Altro dato certo è che originariamente l’insediamento era diviso in due centri. Il primo, che faceva perno sull’attuale piazza, si denominava “Roveredum Sancti Avocati”,
ovvero Roveredo di San Foca (di San Quirino), quindi territorio soggetto alla Giurisdizione dei templari dell’abbazia di San Foca o a sua volta dipendente dall’Abbazia dei Santa Maria in Sylvis di Sesto al Reghena.
Il secondo centro era “Villa Roboreti”, che aveva come fulcro l’attuale Chiesa di Sant’Antonio Abate ed era soggetta alla giurisdizione dei Conti di Porcia.
Data importante per la storia di Roveredo, come per molti comuni della zona pedemontana, fu il 1499, quando i Turchi compirono la loro ultima scorreria in Friuli comandati da Scandenberg Pascià, saccheggiando ed incendiando il territorio.

Nel 1534 furono segnati i confini tra Roveredo, Vigonovo, Fontanafredda, Ronche e Ceolini.
Nel 1811 il Comune di Roveredo viene aggregato a quello di Pordenone a seguito del riordino amministrativo del Regno d’Italia disposto da Napoleone I Imperatore dei francesi e Re d’Italia. Due anni dopo la caduta dell’Impero Napoleonico Roveredo riacquista l’autonomia comunale e solo nel 1867 il Re Vittorio Emanuele II, con proprio decreto, aggiunge “in piano” alla denominazione del comune di Roveredo.


ROVEREDO IN PIANO  ARTE
La Chiesa parrocchiale di S. Bartolomeo risale, nella sua forma attuale, al secolo scorso: progettata dagli architetti Antonio e Stefano Marchi di Stevenà, fu iniziata nel 1854, portata a termine nel 1872 e consacrata nel 1912. In seguito, fu dotata di altari marmorei e decorata; negli anni scorsi la decorazione fu rinnovata dal pittore cividalese Antonio Gentilini. Ha facciata di tipo neoclassico, in sassi e mattoni a vista, con quattro semicolonne di ordine ionico, sormontata da una trabeazione sopra la quale si imposta il frontone.
All'interno, nella sagrestia, una graziosa tela databile al primo Settecento e attribuibile al pittore Francesco Trevisani: rappresenta la Santa Notte ed è particolarmente apprezzabile per la delicatezza e la grazia degli incarnati e per il gioco luministico.
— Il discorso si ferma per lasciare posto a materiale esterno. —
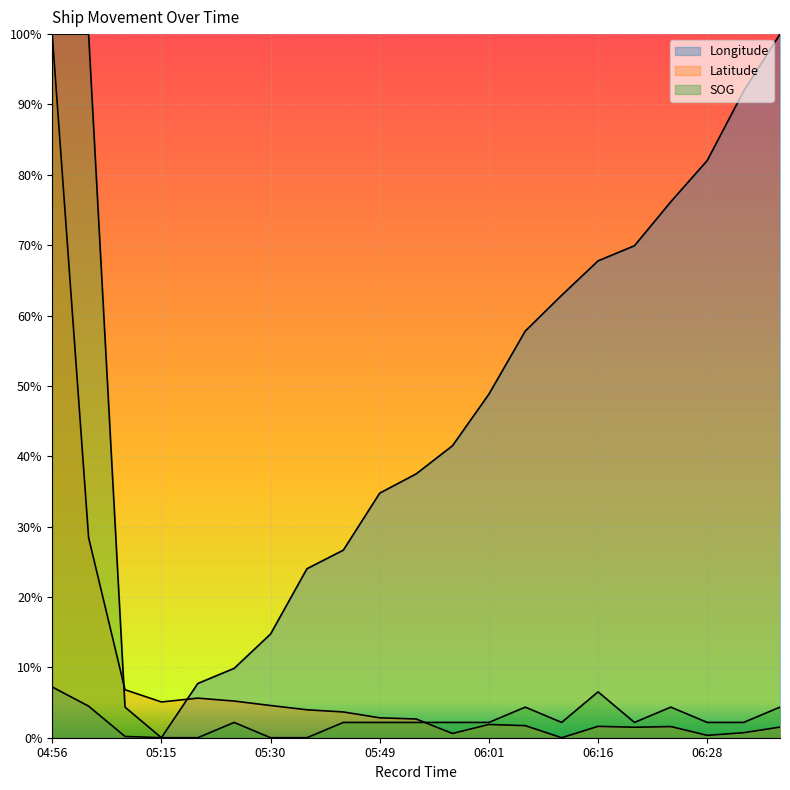

Reading left to right, extract all data points from this chart.

Longitude: 7.2	4.5	0.2	0.0	7.7	9.9	14.7	24.0	26.7	34.8	37.5	41.5	48.8	57.8	62.9	67.8	69.9	76.2	82.0	91.9	100.0
Latitude: 100.0	28.4	6.8	5.1	5.6	5.2	4.6	4.0	3.7	2.8	2.7	0.6	1.9	1.7	0.0	1.6	1.5	1.6	0.3	0.7	1.5
SOG: 100.0	100.0	4.3	0.0	0.0	2.2	0.0	0.0	2.2	2.2	2.2	2.2	2.2	4.3	2.2	6.5	2.2	4.3	2.2	2.2	4.3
Particolare della chiesa di San Bartolomeo
Ottocentesco, e dovuto al pittore trevisano Giuseppe De Lorenzi, è il grande affresco del soffitto della chiesa raffigurante il Giudizio Universale (1872): colori vivaci e figure chiaramente delineate entro lo sfondo chiaro; composizione piuttosto fredda che si richiama al fare rinascimentale. Dello stesso pittore sono i dodici riquadri monocromi alle pareti con simboli religiosi (le Tavole della Legge, l'Arca Santa, ecc.). Numerosi, nel territorio comunale i segni religiosi minori di varie epoche e di fattura popolare.
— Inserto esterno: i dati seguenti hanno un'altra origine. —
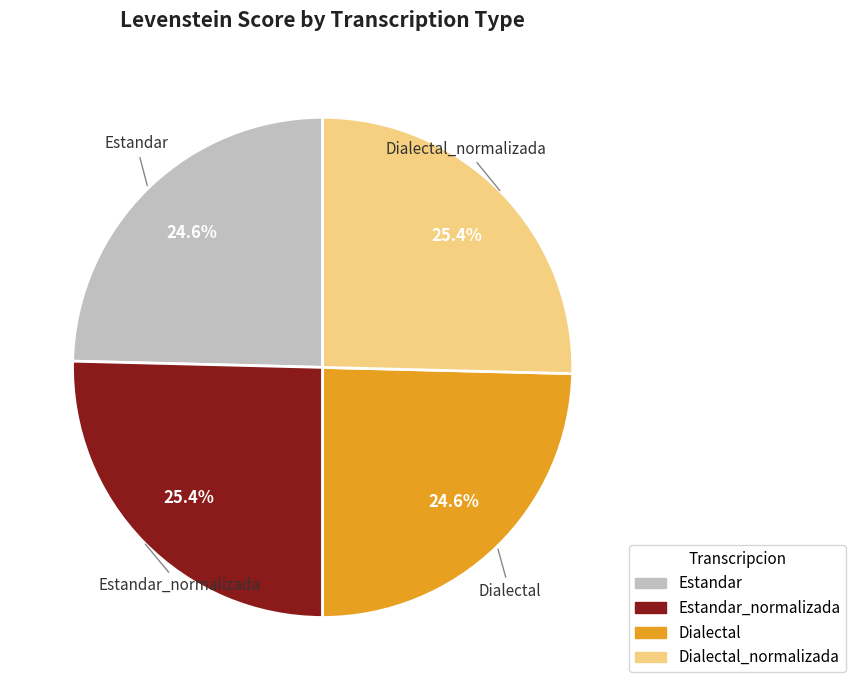

Combined, what portion of the pie is Dialectal_normalizada and Estandar?

50.0%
L’oratorio di San Sebastiano, un tempo solitaria costruzione in mezzo alla campagna all’incrocio tra la strada Carbonera (la via che i carbonai avianesi seguivano per recarsi a Pordenone) e la strada Armentaressa (la via che i pastori seguivano nelle consuete transumanze). La sua prima costruzione risale al XIV secolo, probabilmente per un voto della popolazione per scongiurare qualche pestilenza; distrutto dai Turchi nel 1499, fu riedificato nel XVI secolo, conserva ancora un affresco di autore ignoto rappresentate San Sebastiano.

Nelle vicinanze, sulla strada per Fontanafredda, si trova il capitello affrescato detto della Madonna della Lovera, perché ricorda la lunga e minacciosa presenza dei lupi nel territorio comunale.